[Stored items]
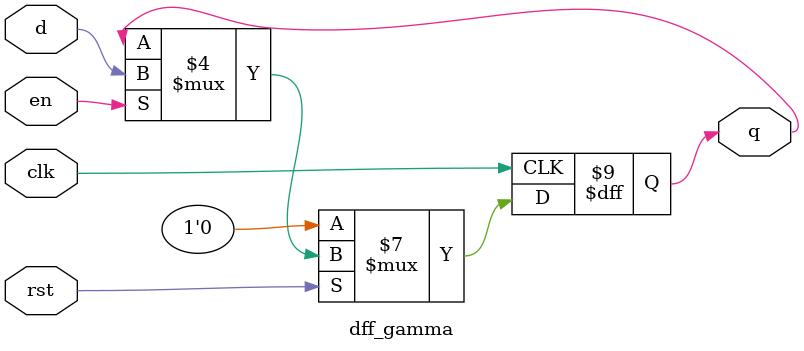
<source format=v>
module dff_gamma (clk, rst, en, d, q);
    input clk, rst, en, d;
    output q;
    reg q;

    always @(negedge clk) begin
        if(!rst) q <= 1'b0;
        else 
            if(en) q <= d;
            else q <= q;
    end
endmodule
</source>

Problem: Set down all records verbatim, omitting images.

Exercise response:
<source format=v>
module dff_gamma (clk, rst, en, d, q);
    input clk, rst, en, d;
    output q;
    reg q;

    always @(negedge clk) begin
        if(!rst) q <= 1'b0;
        else 
            if(en) q <= d;
            else q <= q;
    end
endmodule
</source>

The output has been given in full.